Abstract

In wireless sensor networks, a mobile sink group brings out many challenging issues with regard to data dissemination due to its twofold mobility: group mobility and individual one. All member sinks of a group should move together toward the same destination in relation to the group mobility, but each member sink can also move randomly within a certain group area in relation to the individual mobility. For supporting such groups, geocasting may decrease data delivery ratio due to continuous group area shifting by the group mobility, and multicasting may increase energy consumption due to frequent multicast tree reconstructions by the individual sink mobility. Recently, mobile geocasting protocols have been proposed, which enable a mobile sink group to periodically register its current group area information to a source and member sinks in the group to passively receive data from the source by flooding within the registered group area.

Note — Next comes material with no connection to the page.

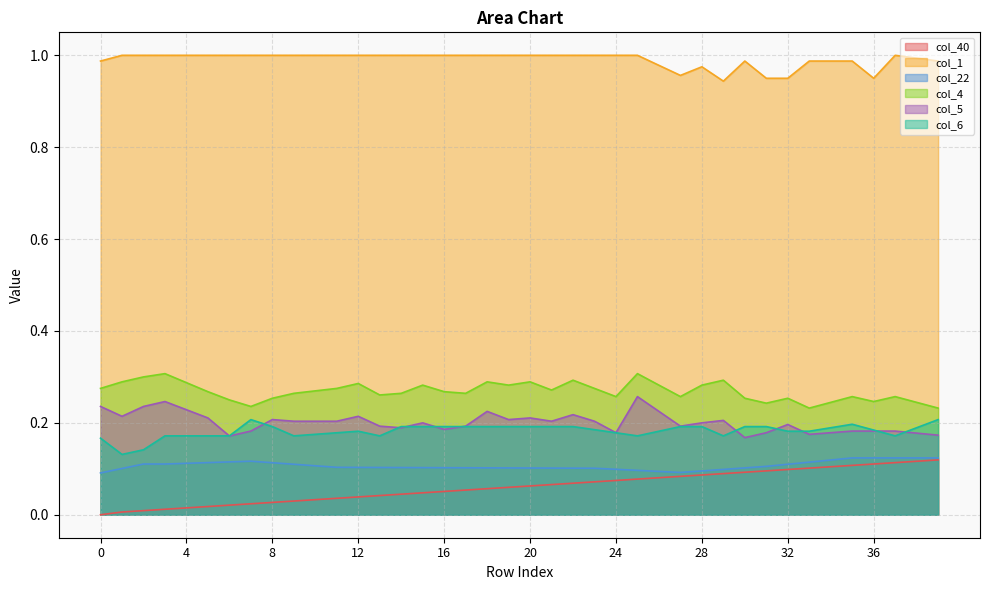

Which series has the widest spread of values?

col_40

However, due to the passive data dissemination, they suffer from excessive energy consumption of sensor nodes due to flooding data within the large group area and result in high data delivery failures of member sinks on edge of the group due to asynchrony between the registered group area and the actual group area. Therefore, we propose an active data dissemination protocol that exploits a local data area constructed by considering the moving direction and pattern of a mobile sink group. In the proposed protocol, a source sends data to nodes in the local data area in advance, and member sinks in the group actively receive the data from the local data area when they potentially pass it. To efficiently construct a local data area, we investigate the pattern of group mobility and classify into three major categories according to the prediction level: a regular movement, a directional movement, and a random movement. We then present three different data dissemination schemes with an efficient local data area to effectively operate for each mobility pattern. Experimental results conducted in various environments show that the proposed protocol has better performance than previous protocols in terms of the data delivery ratio and the energy consumption.